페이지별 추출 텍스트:
-------------------------

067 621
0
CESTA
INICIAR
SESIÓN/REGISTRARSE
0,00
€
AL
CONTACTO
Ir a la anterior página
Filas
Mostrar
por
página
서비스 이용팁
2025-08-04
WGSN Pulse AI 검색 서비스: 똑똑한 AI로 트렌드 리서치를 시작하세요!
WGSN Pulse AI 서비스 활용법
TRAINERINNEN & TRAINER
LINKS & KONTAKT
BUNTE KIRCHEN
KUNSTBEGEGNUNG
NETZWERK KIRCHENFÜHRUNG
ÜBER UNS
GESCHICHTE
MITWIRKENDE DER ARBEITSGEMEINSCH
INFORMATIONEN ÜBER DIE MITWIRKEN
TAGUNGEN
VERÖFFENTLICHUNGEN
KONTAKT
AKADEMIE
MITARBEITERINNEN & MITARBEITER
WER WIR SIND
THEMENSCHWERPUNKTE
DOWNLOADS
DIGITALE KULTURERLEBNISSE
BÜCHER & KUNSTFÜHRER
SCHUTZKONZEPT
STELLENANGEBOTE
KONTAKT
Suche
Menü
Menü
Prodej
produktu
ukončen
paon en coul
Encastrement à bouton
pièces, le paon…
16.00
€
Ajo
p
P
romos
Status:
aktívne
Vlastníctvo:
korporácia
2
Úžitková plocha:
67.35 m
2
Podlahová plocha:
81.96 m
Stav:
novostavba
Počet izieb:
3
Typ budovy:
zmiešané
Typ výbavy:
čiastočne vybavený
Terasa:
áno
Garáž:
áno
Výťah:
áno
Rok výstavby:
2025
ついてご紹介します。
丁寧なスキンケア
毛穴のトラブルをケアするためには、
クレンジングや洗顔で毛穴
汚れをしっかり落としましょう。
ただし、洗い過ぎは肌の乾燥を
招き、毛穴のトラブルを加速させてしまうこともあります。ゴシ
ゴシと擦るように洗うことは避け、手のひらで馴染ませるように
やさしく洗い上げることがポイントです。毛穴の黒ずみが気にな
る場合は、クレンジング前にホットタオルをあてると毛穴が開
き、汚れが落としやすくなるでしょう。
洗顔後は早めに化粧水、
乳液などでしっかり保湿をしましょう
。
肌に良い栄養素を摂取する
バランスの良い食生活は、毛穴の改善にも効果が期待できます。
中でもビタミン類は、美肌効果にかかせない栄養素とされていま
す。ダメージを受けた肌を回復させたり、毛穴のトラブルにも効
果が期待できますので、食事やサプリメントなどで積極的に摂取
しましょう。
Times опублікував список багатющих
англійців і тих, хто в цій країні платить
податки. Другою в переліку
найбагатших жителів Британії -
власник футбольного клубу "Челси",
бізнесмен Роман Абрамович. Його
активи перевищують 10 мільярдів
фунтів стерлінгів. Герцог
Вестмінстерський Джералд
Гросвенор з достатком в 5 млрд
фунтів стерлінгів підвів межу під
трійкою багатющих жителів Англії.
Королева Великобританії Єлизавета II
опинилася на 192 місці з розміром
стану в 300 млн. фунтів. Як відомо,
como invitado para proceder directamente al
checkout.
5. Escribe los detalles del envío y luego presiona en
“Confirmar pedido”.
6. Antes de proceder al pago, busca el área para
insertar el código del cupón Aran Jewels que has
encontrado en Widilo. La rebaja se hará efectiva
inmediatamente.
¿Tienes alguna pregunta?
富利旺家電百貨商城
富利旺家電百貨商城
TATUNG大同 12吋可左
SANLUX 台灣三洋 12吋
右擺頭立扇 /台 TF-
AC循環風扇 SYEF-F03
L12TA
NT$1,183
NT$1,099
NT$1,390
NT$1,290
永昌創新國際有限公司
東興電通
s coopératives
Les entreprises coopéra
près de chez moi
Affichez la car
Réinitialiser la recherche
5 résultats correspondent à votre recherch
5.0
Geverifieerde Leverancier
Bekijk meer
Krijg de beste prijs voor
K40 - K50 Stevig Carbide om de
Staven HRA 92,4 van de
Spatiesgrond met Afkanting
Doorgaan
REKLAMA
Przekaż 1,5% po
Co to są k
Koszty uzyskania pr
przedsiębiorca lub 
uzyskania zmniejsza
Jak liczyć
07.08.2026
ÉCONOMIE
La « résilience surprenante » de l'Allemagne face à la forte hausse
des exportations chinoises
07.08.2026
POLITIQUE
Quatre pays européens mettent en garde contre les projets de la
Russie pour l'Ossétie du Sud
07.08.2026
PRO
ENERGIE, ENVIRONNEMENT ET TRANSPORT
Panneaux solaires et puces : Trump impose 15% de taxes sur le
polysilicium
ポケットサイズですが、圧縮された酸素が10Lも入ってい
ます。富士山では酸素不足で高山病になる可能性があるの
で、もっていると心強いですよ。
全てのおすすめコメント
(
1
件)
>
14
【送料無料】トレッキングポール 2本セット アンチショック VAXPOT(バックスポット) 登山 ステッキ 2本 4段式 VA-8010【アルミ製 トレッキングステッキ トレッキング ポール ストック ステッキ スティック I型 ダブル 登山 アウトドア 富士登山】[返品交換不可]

-------------------------

## 과제 안내
위 항목의 줄을 처음부터 끝까지 하나도 바꾸지 말고 똑같이 다시 적어 주세요.

## 과제 답변
067 621
0
CESTA
INICIAR
SESIÓN/REGISTRARSE
0,00
€
AL
CONTACTO
Ir a la anterior página
Filas
Mostrar
por
página
서비스 이용팁
2025-08-04
WGSN Pulse AI 검색 서비스: 똑똑한 AI로 트렌드 리서치를 시작하세요!
WGSN Pulse AI 서비스 활용법
TRAINERINNEN & TRAINER
LINKS & KONTAKT
BUNTE KIRCHEN
KUNSTBEGEGNUNG
NETZWERK KIRCHENFÜHRUNG
ÜBER UNS
GESCHICHTE
MITWIRKENDE DER ARBEITSGEMEINSCH
INFORMATIONEN ÜBER DIE MITWIRKEN
TAGUNGEN
VERÖFFENTLICHUNGEN
KONTAKT
AKADEMIE
MITARBEITERINNEN & MITARBEITER
WER WIR SIND
THEMENSCHWERPUNKTE
DOWNLOADS
DIGITALE KULTURERLEBNISSE
BÜCHER & KUNSTFÜHRER
SCHUTZKONZEPT
STELLENANGEBOTE
KONTAKT
Suche
Menü
Menü
Prodej
produktu
ukončen
paon en coul
Encastrement à bouton
pièces, le paon…
16.00
€
Ajo
p
P
romos
Status:
aktívne
Vlastníctvo:
korporácia
2
Úžitková plocha:
67.35 m
2
Podlahová plocha:
81.96 m
Stav:
novostavba
Počet izieb:
3
Typ budovy:
zmiešané
Typ výbavy:
čiastočne vybavený
Terasa:
áno
Garáž:
áno
Výťah:
áno
Rok výstavby:
2025
ついてご紹介します。
丁寧なスキンケア
毛穴のトラブルをケアするためには、
クレンジングや洗顔で毛穴
汚れをしっかり落としましょう。
ただし、洗い過ぎは肌の乾燥を
招き、毛穴のトラブルを加速させてしまうこともあります。ゴシ
ゴシと擦るように洗うことは避け、手のひらで馴染ませるように
やさしく洗い上げることがポイントです。毛穴の黒ずみが気にな
る場合は、クレンジング前にホットタオルをあてると毛穴が開
き、汚れが落としやすくなるでしょう。
洗顔後は早めに化粧水、
乳液などでしっかり保湿をしましょう
。
肌に良い栄養素を摂取する
バランスの良い食生活は、毛穴の改善にも効果が期待できます。
中でもビタミン類は、美肌効果にかかせない栄養素とされていま
す。ダメージを受けた肌を回復させたり、毛穴のトラブルにも効
果が期待できますので、食事やサプリメントなどで積極的に摂取
しましょう。
Times опублікував список багатющих
англійців і тих, хто в цій країні платить
податки. Другою в переліку
найбагатших жителів Британії -
власник футбольного клубу "Челси",
бізнесмен Роман Абрамович. Його
активи перевищують 10 мільярдів
фунтів стерлінгів. Герцог
Вестмінстерський Джералд
Гросвенор з достатком в 5 млрд
фунтів стерлінгів підвів межу під
трійкою багатющих жителів Англії.
Королева Великобританії Єлизавета II
опинилася на 192 місці з розміром
стану в 300 млн. фунтів. Як відомо,
como invitado para proceder directamente al
checkout.
5. Escribe los detalles del envío y luego presiona en
“Confirmar pedido”.
6. Antes de proceder al pago, busca el área para
insertar el código del cupón Aran Jewels que has
encontrado en Widilo. La rebaja se hará efectiva
inmediatamente.
¿Tienes alguna pregunta?
富利旺家電百貨商城
富利旺家電百貨商城
TATUNG大同 12吋可左
SANLUX 台灣三洋 12吋
右擺頭立扇 /台 TF-
AC循環風扇 SYEF-F03
L12TA
NT$1,183
NT$1,099
NT$1,390
NT$1,290
永昌創新國際有限公司
東興電通
s coopératives
Les entreprises coopéra
près de chez moi
Affichez la car
Réinitialiser la recherche
5 résultats correspondent à votre recherch
5.0
Geverifieerde Leverancier
Bekijk meer
Krijg de beste prijs voor
K40 - K50 Stevig Carbide om de
Staven HRA 92,4 van de
Spatiesgrond met Afkanting
Doorgaan
REKLAMA
Przekaż 1,5% po
Co to są k
Koszty uzyskania pr
przedsiębiorca lub 
uzyskania zmniejsza
Jak liczyć
07.08.2026
ÉCONOMIE
La « résilience surprenante » de l'Allemagne face à la forte hausse
des exportations chinoises
07.08.2026
POLITIQUE
Quatre pays européens mettent en garde contre les projets de la
Russie pour l'Ossétie du Sud
07.08.2026
PRO
ENERGIE, ENVIRONNEMENT ET TRANSPORT
Panneaux solaires et puces : Trump impose 15% de taxes sur le
polysilicium
ポケットサイズですが、圧縮された酸素が10Lも入ってい
ます。富士山では酸素不足で高山病になる可能性があるの
で、もっていると心強いですよ。
全てのおすすめコメント
(
1
件)
>
14
【送料無料】トレッキングポール 2本セット アンチショック VAXPOT(バックスポット) 登山 ステッキ 2本 4段式 VA-8010【アルミ製 トレッキングステッキ トレッキング ポール ストック ステッキ スティック I型 ダブル 登山 アウトドア 富士登山】[返品交換不可]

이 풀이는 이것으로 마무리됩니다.